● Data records
▬▬▬
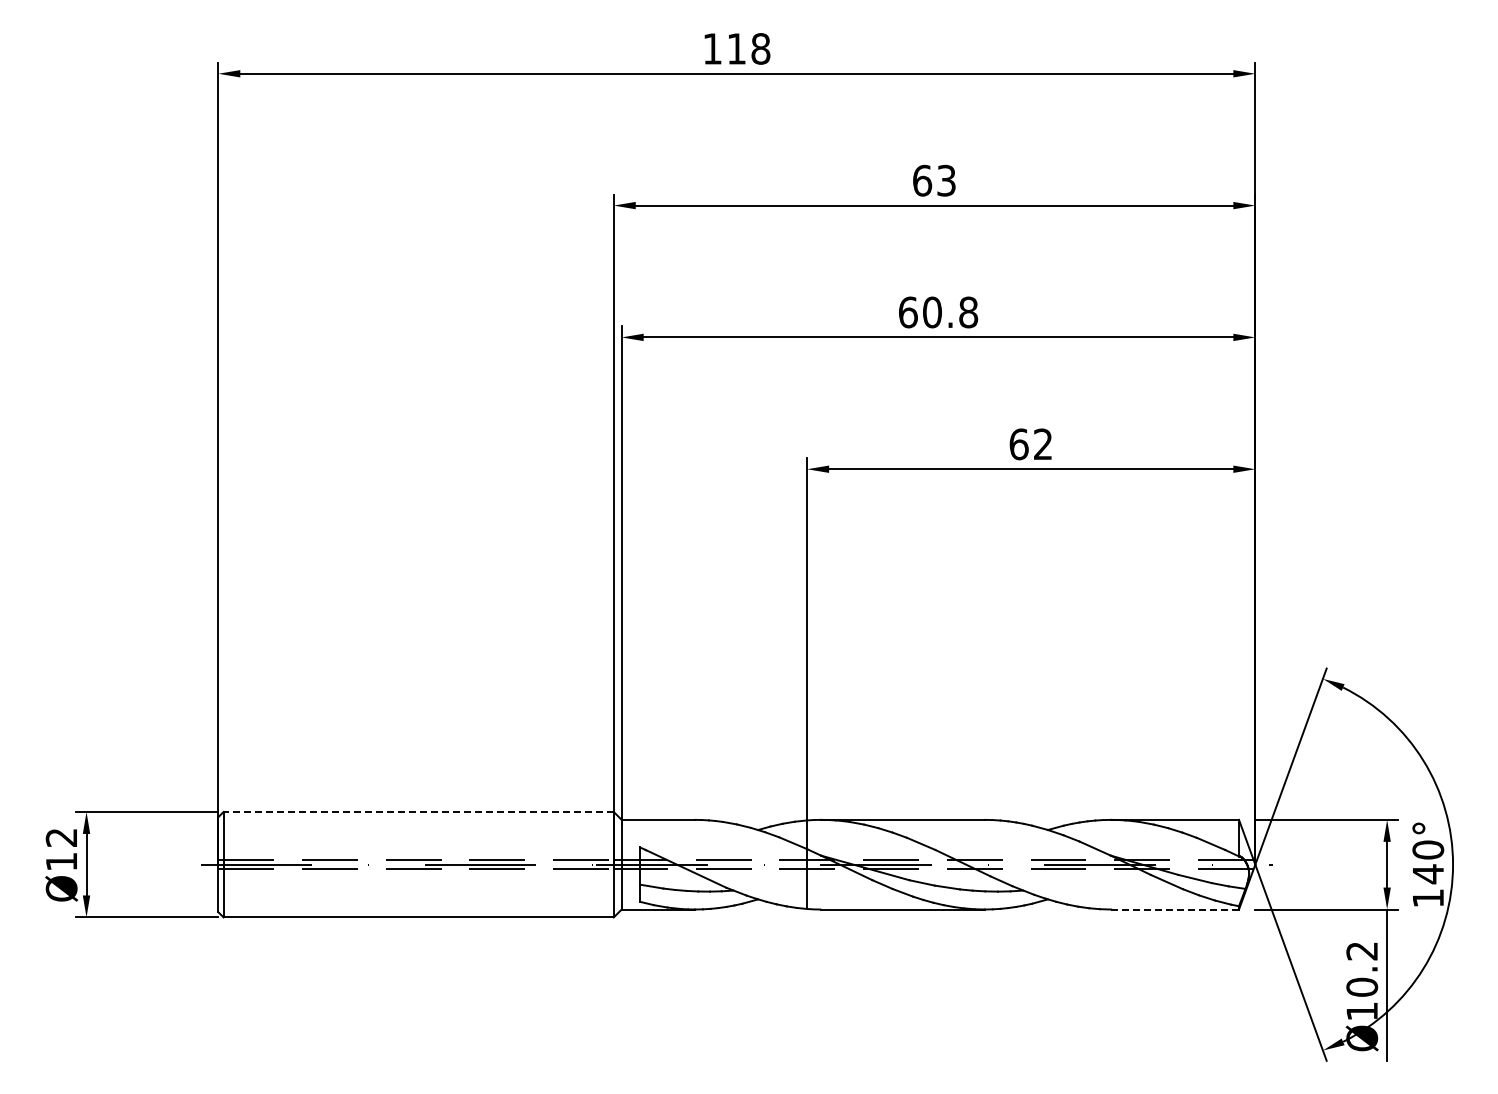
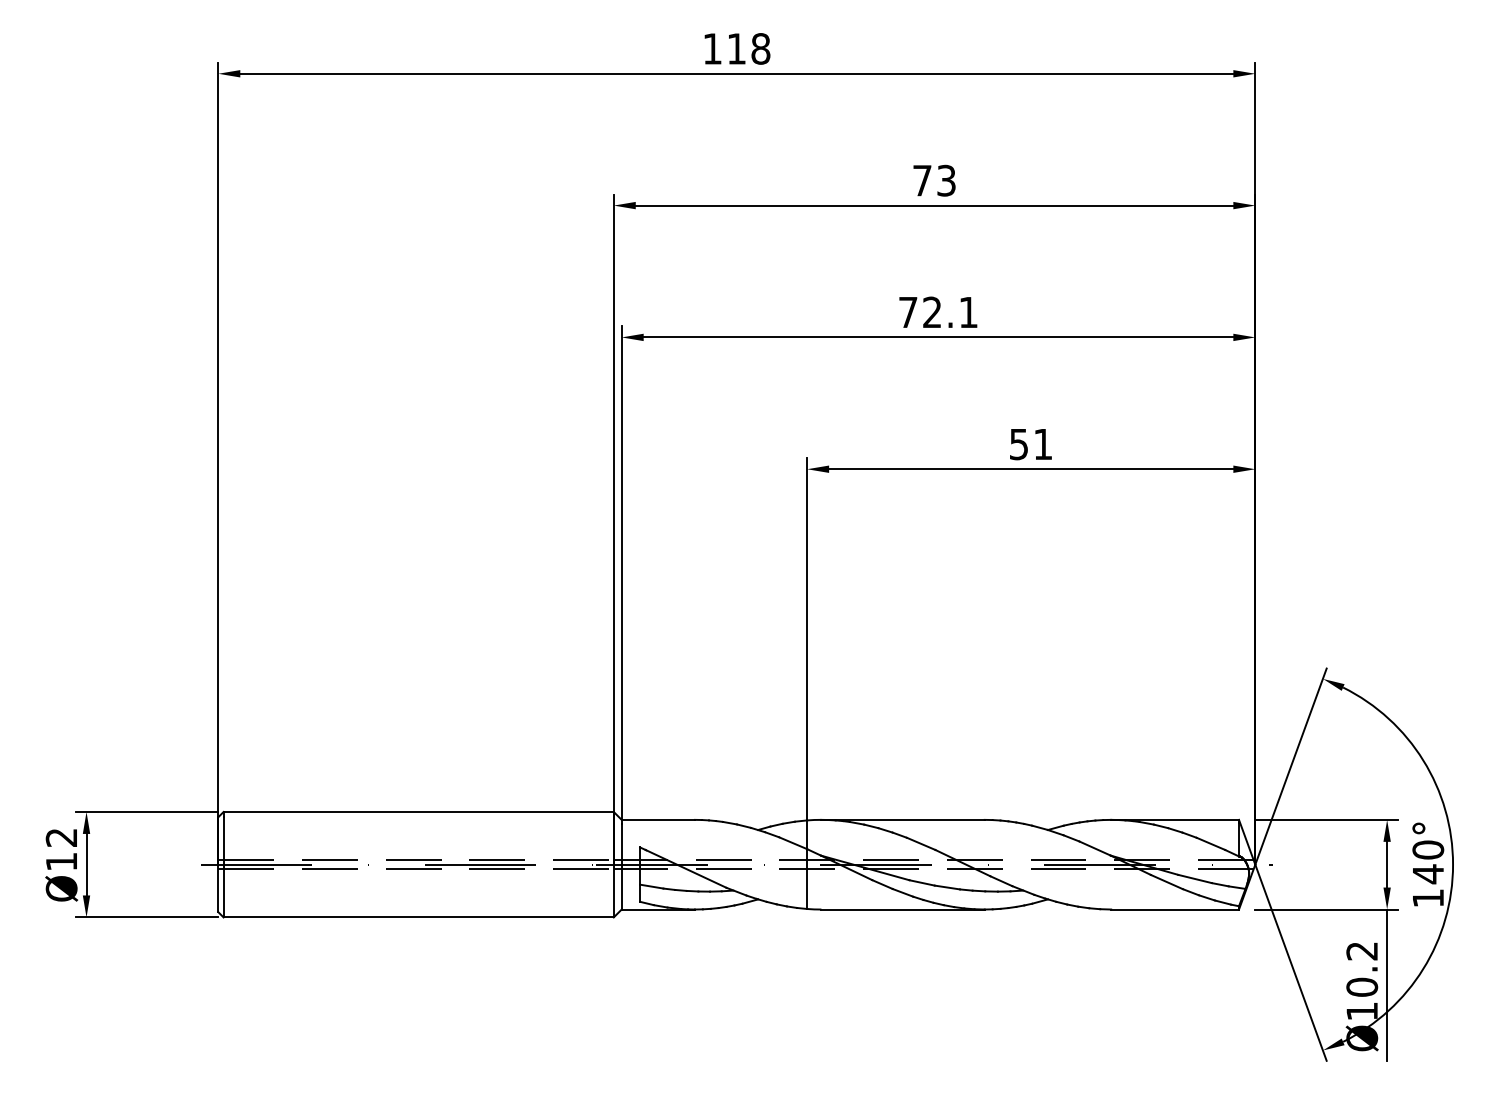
text at (922, 180): 63 -> 73
text at (938, 312): 60.8 -> 72.1
text at (1030, 444): 62 -> 51
line at (418, 811): dashed -> solid
line at (1175, 909): dashed -> solid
▬▬▬
● TASK DESCRIPTION
Repeat every line of the data above word for word, leaving out the pictures.

● ANSWER TO THIS EXERCISE
text at (922, 180): 63 -> 73
text at (938, 312): 60.8 -> 72.1
text at (1030, 444): 62 -> 51
line at (418, 811): dashed -> solid
line at (1175, 909): dashed -> solid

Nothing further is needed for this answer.